Michail V Sitkovsky1.   

Abstract

Inflammation must be inhibited in order to treat, e.g., sepsis or autoimmune diseases or must be selectively enhanced to improve, for example, immunotherapies of tumors or the development of vaccines. Predictable enhancement of inflammation depends upon the knowledge of the "natural" pathways by which it is down-regulated in vivo. Extracellular adenosine and A(2A) adenosine (purinergic) receptors were identified recently as anti-inflammatory signals and as sensors of excessive inflammatory tissue damage, respectively (Ohta A and Sitkovsky M, Nature 2001;414:916-20). These molecules may function as an important part of a physiological "metabolic switch" mechanism, whereby the inflammatory stimuli-produced local tissue damage and hypoxia cause adenosine accumulation and signaling through cyclic AMP-elevating A(2A) adenosine receptors in a delayed negative feedback manner. Patterns of A(2A) receptor expression are activation- and differentiation-dependent, thereby allowing for the "acquisition" of an immunosuppressive "OFF button" and creation of a time-window for immunomodulation.

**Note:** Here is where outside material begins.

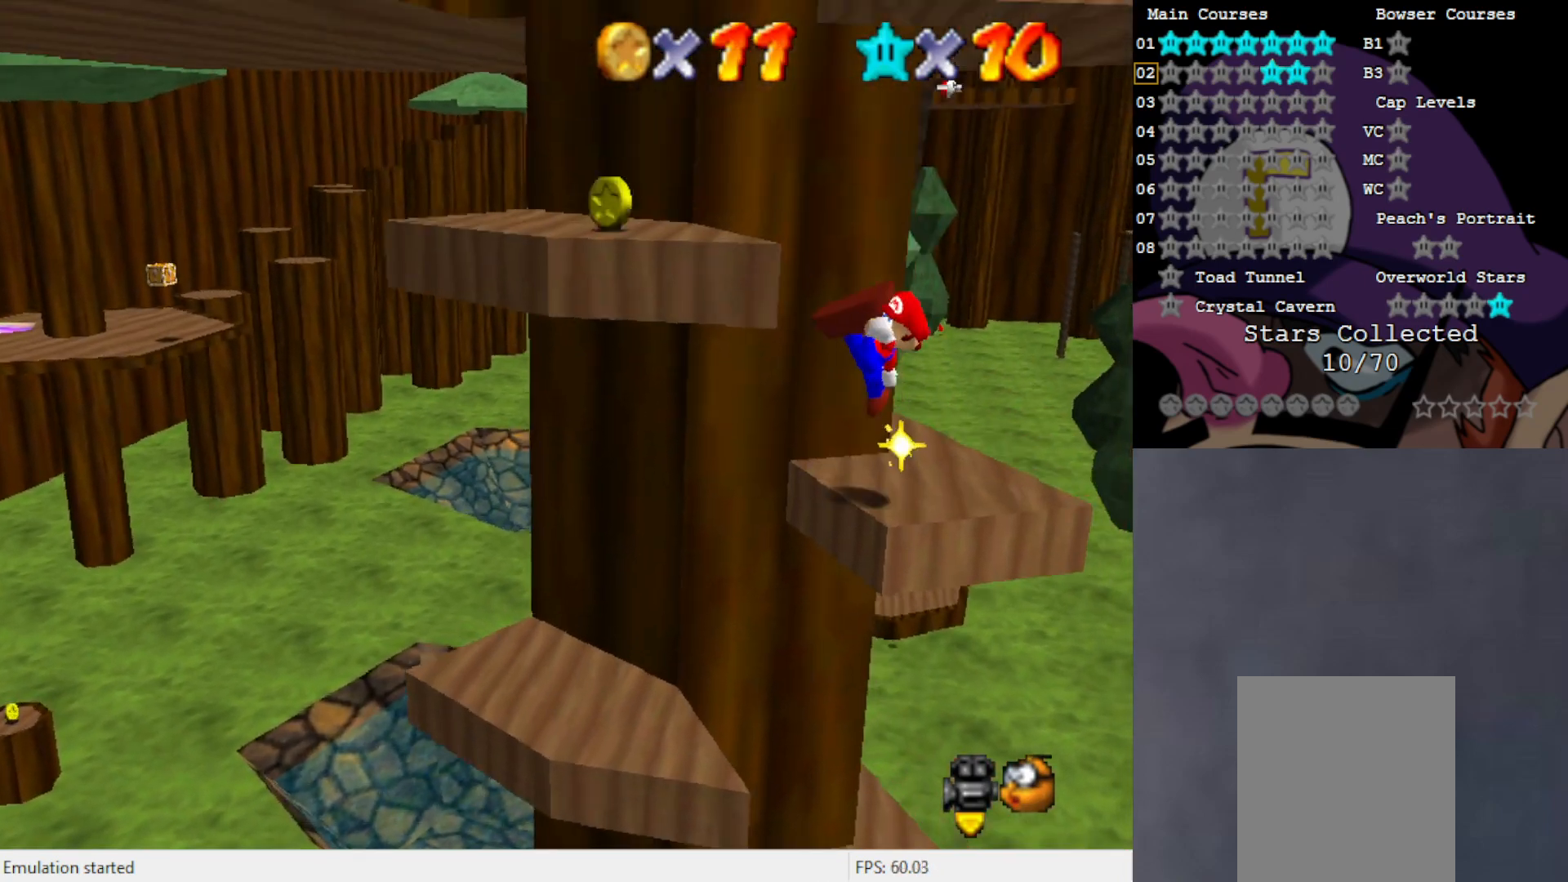
{"buttons": ["A"], "left_stick": "left", "events": [[17, "B", "up"], [50, "A", "up"], [83, "left_stick", "left"], [367, "A", "down"]]}
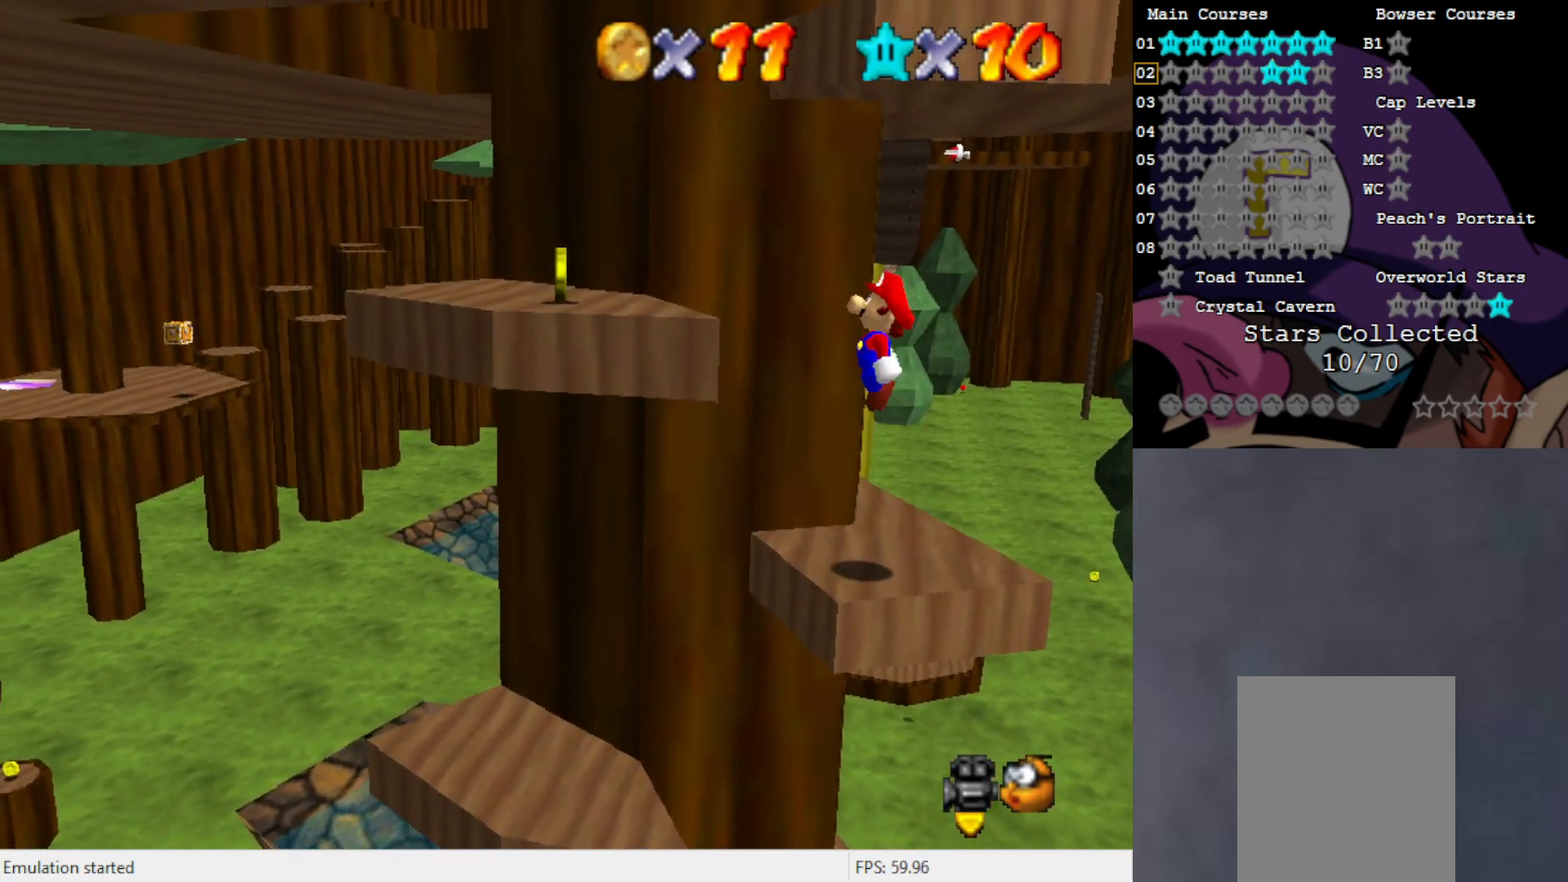
{"buttons": ["A", "B"], "left_stick": "left", "events": [[350, "left_stick", "center"], [383, "B", "down"], [500, "left_stick", "left"]]}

Identification of A(2A) adenosine receptors as "natural" brakes of inflammation provided a useful framework for understanding how tissues regulate inflammation and how to enhance or decrease (engineer) inflammation by targeting this endogenous anti-inflammatory pathway. These findings point to the need of more detailed testing of anti-inflammatory agonists of A(2A) receptors and create a previously unrecognized strategy to enhance inflammation and targeted tissue damage by using antagonists of A(2A) receptors. It is important to further identify the contributions of different types of immune cells at different stages of the inflammatory processes in different tissues to enable the "tailored" treatments with drugs that modulate the signaling through A(2A) purinergic receptors.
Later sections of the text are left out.